Each action done in this world has a consequence, good or bad depending on the action. Each person will eventually be held responsible for all their works. This is a happy thought when I think of all the injustice done to me and all the innocent people. It is a sobering thought when I think of all the consequences of my actions. Some actions I know have brought joy and happiness as consequences, but all my actions? No. I do believe that I bring more positive than negative into the world, and that does bring me relief.
Whatever reason I don't have my firstborn son with me in this world will never make up for not having him alive. People tell me there is a reason and someday I'll know it and understand. I don't want to understand because that will feel like accepting that it was okay to happen, and it was not okay to happen. I would rather have him with our family through the ups and downs, the good and the bad, than to not have him here.
It is a trial that will stay in my family's life forever. I find it hard to believe that God would cause that much sorrow in my life, not matter what lessons I would learn from it. Would God refrain from stopping it happening? Yes, he obviously did, but cause it? No. It reminds me of a line from Shakespeare's Hamlet, "There are more things in heaven and earth, (my friend), Than are dreamt of in your philosophy."
God is there to help us through our trials, not to cause them. "..[B]eing mortal and finite, I do not presume to understand God's will, so I am not certain...." but to me God is a bringer of peace and love not anger and hurt.
In her mermoir, "Two-Part Invention", Madeleine L'Engle writes the following.
At bedtime, in a cold, strange room, I read Evening Prayer. Read the first Psalm for the evening of the fourth day: "My God, my God, why have you forsaken me?"

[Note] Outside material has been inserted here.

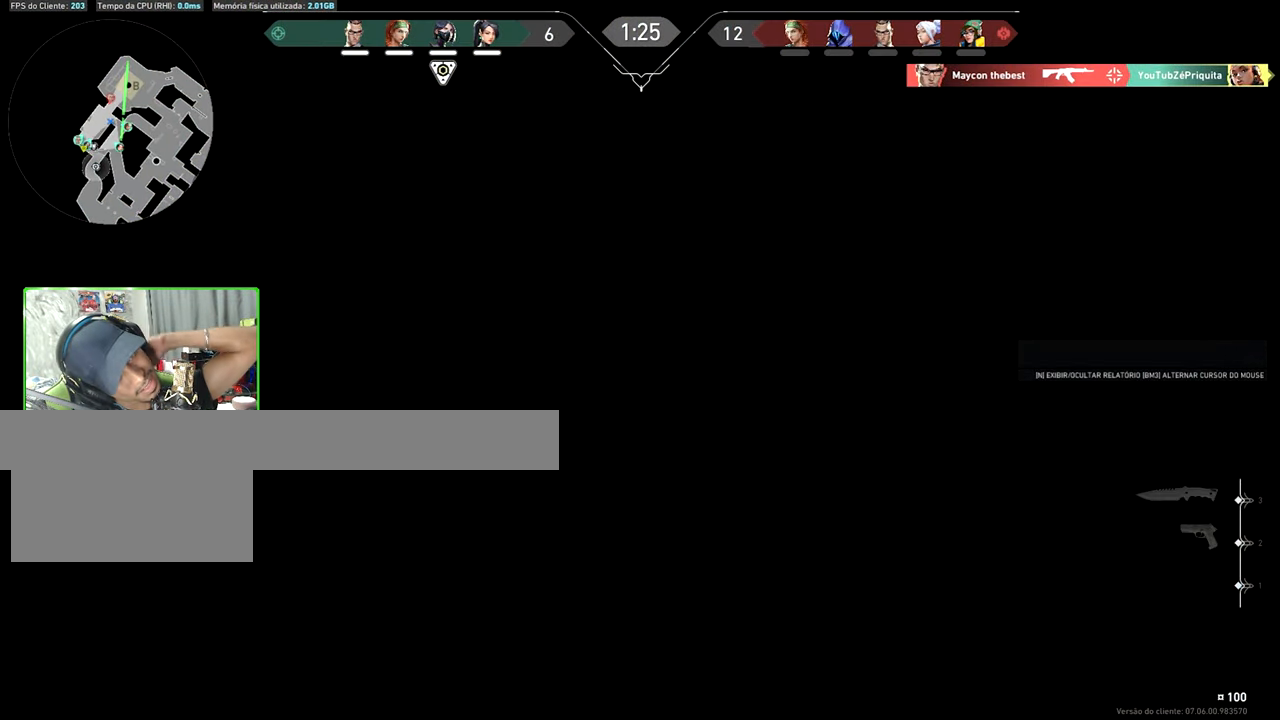
{"keys": ["tab", "v"], "mouse": [], "events": [[34, "tab", "down"]]}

Exquisitely painful timing. the psalmist's words. Jesus' words. I feel anguished. I feel that I have been kicked in the stomach and the wind knocked out of me. My spirit hurts.
I am grateful that Jesus cried out those words, because it means that I need never fear to cry them out myself. I need never fear, nor feel any sense of guilt, during the inevitable moments of forsakenness. They come to us all. They are part of the soul's growth.
Those words have brought me much comfort in times of need. I do feel that God forsook me by not saving my baby. But I know that I am not alone in that feeling. Jesus, a perfect man, felt the same way. I am not alone in being forsaken nor in feeling the pain of it. Why should I have a better life than a perfect man?
On a different topic, but from the same passage, "I haven't noticed many signs of enlightenment." We live in supposedly enlightened times, and many people claim to be enlightened, but I see more confusion and mistaken thoughts. The truth of the world is inside you, and you are the only one who can judge the truth for yourself. When you yearn for the truth, it can be found deep inside and upwards.